■ **Vorliegender Text**:
········
Auf keinen Fall höhere Löhne: Die Ampel und die Rente
von Dagmar Henn
Sozial wird das nicht mit der Ampel, so viel steht schon einmal fest. Eine kleine Erhöhung des Mindestlohns und ein wenig Etikettentausch – aus Hartz IV mach' Bürgergeld und aus Kindergeld und der Hartz IV-Zahlung für Kinder eine Kindergrundsicherung –, ansonsten aber die unerbittliche Herrschaft der Schuldenbremse, bei gleichzeitiger Erhöhung des Rüstungshaushalts. Das ist, was das Sondierungspapier ankündigt.
Bei den Renten ist der Höhepunkt schon damit erreicht, dass das im europäischen Vergleich skandalös niedrige deutsche Rentenniveau nicht weiter abgesenkt werden und das Renteneintrittsalter nicht weiter erhöht werden soll.
········
■ **Rohdaten**:
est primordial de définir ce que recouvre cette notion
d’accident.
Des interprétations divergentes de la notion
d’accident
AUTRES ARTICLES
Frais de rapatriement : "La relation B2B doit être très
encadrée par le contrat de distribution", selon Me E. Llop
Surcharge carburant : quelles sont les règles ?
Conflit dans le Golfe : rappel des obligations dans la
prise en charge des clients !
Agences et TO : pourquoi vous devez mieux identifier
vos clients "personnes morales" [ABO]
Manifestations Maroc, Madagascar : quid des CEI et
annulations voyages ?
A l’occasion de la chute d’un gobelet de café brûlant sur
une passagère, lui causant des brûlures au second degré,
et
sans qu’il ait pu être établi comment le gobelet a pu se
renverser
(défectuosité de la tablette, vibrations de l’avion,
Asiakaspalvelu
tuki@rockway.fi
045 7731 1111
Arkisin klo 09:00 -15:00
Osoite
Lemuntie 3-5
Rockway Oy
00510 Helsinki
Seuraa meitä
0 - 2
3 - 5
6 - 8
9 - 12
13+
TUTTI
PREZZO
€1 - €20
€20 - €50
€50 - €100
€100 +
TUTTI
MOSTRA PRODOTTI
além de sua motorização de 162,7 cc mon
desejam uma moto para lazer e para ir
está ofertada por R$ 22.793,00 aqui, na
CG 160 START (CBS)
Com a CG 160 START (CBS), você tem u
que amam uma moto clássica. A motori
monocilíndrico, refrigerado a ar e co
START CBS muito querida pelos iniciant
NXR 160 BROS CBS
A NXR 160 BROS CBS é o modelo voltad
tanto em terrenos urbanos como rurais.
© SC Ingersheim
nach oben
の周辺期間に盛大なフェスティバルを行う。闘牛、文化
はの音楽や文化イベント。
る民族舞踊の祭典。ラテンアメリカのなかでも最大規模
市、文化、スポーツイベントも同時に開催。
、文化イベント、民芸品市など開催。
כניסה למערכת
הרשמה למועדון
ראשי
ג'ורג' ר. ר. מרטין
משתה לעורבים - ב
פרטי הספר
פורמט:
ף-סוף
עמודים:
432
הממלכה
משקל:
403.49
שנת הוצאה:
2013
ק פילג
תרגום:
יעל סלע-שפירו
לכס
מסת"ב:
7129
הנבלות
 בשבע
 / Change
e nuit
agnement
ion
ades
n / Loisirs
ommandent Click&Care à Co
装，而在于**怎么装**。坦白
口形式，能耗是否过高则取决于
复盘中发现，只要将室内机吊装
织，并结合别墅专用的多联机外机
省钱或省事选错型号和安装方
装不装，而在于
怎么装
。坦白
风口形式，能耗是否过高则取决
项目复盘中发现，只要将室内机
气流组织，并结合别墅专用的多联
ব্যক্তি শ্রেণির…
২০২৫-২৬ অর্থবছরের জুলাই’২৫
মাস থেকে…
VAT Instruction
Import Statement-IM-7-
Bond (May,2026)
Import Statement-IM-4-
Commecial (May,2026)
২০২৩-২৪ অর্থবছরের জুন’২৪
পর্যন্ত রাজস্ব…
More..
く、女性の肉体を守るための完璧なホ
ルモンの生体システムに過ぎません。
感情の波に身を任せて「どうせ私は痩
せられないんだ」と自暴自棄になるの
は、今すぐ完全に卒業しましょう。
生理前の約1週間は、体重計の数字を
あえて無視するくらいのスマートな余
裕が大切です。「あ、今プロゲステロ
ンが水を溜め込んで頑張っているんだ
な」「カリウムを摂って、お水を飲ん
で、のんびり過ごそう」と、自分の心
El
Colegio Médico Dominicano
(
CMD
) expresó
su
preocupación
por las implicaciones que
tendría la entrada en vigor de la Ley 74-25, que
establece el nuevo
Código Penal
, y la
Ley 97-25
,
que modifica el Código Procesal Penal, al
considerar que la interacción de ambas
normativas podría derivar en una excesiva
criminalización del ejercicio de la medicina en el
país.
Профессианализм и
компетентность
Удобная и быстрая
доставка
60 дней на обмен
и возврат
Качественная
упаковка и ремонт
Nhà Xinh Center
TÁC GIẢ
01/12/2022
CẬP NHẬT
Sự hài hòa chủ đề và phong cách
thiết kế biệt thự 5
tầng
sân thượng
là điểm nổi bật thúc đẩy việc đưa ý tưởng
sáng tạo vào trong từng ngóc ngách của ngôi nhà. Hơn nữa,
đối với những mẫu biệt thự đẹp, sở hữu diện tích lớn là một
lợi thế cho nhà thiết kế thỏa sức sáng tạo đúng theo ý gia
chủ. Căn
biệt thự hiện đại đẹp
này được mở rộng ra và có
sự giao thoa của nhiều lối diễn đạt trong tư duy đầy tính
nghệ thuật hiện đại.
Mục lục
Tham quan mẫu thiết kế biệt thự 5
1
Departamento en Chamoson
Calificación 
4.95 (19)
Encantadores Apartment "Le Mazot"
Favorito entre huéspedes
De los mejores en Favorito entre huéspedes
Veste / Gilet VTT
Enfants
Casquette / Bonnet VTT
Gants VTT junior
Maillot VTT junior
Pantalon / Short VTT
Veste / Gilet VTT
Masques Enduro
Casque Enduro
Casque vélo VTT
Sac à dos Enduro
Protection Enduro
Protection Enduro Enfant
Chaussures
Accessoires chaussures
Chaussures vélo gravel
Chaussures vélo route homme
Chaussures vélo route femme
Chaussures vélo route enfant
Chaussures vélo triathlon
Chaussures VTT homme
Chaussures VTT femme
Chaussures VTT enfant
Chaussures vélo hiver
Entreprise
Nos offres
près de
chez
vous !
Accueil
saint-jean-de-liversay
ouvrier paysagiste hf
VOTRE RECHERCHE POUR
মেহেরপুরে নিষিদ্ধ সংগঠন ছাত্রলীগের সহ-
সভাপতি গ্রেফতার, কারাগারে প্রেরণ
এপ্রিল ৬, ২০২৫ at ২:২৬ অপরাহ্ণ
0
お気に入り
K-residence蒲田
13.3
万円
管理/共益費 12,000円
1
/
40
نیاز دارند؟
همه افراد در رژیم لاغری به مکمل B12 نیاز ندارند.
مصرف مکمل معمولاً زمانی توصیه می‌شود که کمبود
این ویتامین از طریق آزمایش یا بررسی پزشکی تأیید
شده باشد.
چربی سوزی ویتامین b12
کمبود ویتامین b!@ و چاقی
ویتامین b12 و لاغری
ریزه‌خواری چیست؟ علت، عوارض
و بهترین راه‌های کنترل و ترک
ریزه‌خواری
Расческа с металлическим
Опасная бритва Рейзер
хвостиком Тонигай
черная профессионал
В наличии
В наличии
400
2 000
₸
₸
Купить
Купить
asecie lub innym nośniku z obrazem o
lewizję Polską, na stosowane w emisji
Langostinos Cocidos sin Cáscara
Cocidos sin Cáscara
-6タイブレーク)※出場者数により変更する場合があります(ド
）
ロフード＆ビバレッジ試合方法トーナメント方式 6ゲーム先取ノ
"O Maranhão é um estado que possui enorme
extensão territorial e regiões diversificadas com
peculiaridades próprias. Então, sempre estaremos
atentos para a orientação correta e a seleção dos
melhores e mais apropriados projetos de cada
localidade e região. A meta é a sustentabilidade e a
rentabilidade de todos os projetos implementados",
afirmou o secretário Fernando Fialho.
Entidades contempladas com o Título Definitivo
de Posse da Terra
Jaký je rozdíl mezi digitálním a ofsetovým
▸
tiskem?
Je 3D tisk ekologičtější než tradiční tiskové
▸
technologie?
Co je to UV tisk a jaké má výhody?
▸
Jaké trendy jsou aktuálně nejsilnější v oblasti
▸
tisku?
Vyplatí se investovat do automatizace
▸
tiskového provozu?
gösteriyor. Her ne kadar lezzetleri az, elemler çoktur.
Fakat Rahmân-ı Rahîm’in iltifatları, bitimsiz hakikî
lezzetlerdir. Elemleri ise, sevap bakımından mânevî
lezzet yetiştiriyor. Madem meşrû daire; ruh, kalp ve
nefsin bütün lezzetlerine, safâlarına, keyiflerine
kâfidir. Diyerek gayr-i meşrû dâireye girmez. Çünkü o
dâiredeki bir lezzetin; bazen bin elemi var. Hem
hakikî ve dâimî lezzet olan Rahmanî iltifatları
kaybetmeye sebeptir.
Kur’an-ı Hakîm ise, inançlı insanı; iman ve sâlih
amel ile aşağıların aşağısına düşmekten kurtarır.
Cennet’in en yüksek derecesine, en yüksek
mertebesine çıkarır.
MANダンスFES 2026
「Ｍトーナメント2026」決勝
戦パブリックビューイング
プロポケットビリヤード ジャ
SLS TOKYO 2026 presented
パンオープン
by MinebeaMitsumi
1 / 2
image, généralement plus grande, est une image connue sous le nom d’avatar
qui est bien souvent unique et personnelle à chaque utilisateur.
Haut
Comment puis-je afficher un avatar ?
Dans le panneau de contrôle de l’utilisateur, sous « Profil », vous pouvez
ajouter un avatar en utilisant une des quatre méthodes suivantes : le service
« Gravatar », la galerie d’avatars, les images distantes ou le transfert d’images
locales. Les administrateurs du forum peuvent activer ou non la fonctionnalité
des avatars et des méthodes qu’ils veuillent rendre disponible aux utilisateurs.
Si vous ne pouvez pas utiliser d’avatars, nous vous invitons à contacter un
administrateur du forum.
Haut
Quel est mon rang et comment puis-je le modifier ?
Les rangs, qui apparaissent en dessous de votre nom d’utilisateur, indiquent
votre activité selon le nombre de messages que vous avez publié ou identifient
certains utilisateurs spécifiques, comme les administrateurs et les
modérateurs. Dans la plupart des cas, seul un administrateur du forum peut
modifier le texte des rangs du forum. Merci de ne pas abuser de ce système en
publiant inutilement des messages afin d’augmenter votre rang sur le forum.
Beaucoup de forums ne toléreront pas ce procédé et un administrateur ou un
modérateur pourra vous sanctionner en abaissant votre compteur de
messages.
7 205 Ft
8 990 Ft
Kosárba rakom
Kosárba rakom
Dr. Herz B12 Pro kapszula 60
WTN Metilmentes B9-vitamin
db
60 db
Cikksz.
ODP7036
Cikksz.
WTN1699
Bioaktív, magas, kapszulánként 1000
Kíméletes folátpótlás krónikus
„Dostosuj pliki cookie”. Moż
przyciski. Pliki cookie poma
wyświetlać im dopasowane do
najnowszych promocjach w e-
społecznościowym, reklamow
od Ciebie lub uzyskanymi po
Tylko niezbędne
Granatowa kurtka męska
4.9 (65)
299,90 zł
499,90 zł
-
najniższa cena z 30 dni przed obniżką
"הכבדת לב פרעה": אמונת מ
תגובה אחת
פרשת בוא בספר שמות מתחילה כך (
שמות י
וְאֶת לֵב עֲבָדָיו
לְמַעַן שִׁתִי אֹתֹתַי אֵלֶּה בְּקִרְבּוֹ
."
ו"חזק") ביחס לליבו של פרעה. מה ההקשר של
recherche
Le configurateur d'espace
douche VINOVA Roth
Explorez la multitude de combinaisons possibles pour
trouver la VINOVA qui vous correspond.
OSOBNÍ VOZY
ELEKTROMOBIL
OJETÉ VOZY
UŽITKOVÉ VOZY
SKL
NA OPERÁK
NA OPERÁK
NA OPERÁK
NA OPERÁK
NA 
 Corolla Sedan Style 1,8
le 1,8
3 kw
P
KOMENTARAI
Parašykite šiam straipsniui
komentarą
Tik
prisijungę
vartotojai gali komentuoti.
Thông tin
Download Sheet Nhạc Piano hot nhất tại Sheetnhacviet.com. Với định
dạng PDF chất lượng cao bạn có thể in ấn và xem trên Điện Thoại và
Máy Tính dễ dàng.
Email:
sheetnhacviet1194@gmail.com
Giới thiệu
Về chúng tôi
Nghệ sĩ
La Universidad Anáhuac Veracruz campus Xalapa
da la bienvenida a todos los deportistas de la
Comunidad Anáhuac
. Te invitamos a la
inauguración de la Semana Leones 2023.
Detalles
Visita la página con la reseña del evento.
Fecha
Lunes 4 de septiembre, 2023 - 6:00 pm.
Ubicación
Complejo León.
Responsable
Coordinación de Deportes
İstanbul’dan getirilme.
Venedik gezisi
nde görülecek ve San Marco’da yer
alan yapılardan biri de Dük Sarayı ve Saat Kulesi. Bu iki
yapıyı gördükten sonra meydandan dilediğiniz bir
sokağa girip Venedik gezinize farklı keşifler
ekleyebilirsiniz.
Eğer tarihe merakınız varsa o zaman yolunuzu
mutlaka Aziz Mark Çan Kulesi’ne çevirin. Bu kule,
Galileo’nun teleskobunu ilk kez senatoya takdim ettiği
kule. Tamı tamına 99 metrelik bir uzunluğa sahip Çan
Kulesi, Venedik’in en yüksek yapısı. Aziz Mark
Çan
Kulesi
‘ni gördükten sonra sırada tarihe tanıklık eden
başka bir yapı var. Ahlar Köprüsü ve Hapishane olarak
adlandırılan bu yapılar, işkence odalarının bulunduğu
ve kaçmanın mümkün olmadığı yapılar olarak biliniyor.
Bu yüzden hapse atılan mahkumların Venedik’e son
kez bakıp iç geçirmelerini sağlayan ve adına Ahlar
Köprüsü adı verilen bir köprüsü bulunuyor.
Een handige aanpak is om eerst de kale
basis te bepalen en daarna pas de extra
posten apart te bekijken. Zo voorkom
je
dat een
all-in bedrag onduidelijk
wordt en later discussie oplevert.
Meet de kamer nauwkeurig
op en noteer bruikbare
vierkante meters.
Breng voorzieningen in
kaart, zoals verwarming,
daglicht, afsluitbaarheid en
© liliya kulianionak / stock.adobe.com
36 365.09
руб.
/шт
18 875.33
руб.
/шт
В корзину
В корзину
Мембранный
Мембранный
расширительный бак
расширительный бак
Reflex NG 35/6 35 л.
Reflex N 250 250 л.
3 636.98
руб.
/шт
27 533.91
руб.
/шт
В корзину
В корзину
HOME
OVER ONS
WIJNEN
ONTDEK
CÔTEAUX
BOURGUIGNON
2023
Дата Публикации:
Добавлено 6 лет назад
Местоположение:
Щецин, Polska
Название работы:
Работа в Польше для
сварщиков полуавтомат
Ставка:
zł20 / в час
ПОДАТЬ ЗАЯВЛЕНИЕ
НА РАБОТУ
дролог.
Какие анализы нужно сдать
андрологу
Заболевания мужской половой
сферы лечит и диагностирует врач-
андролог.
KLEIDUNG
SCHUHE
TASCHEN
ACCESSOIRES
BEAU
········
■ **Aufgaben**:
1. Welcher Haushalt soll laut dem Text über die Ampel und die Rente erhöht werden?
2. Gib den Abschnitt des Textes über die Ampel und die Rente, der mit den Worten „Bei den Renten“ beginnt und mit „erhöht werden soll.“ endet, noch einmal wieder und setze dabei „Lohnniveau“ an die Stelle von „Rentenniveau“.
3. Knüpfe an den letzten Satz des Textes über die Ampel und die Rente an und schreibe ihn weiter.

■ **Lösungen**:
1. Der Rüstungshaushalt soll erhöht werden.

2.
Bei den Renten ist der Höhepunkt schon damit erreicht, dass das im europäischen Vergleich skandalös niedrige deutsche Lohnniveau nicht weiter abgesenkt werden und das Renteneintrittsalter nicht weiter erhöht werden soll.

3.
Nur als kleine Erinnerung an all jene, denen die Funktion des Renteneintrittsalters noch nicht klar ist – es wirkt sich vor allem als Rentenkürzung auf die vielen aus, die vorzeitig in Rente gehen müssen. Und es verschiebt dank der Tatsache, dass ärmere Deutsche eine deutlich geringere Lebenserwartung haben als wohlhabende, die Rentenbeiträge der Armen zu den Rentenzahlungen an die Wohlhabenden.
Heute schon stirbt jeder Fünfte vor Erreichen des Rentenalters; und das sind eher nicht die Besserverdienenden. Die Tatsache, dass die Hälfte der Renten unter 800 Euro liegt, mag man schon gar nicht mehr wiederholen. Eines der größeren sozialen Probleme wird jedenfalls nicht angetastet werden.
Dafür kündigen die Rot-Grün-Gelben aber einen Einstieg in einen Systemwechsel in der Rentenversicherung an. Zehn Milliarden Euro soll die Deutsche Rentenversicherung vom Staat erhalten, um sie "am Kapitalmarkt reguliert anzulegen", und die Reserven, im letzten Jahr immerhin 36 Milliarden Euro, darf sie gleich auch mit ins Kasino nehmen.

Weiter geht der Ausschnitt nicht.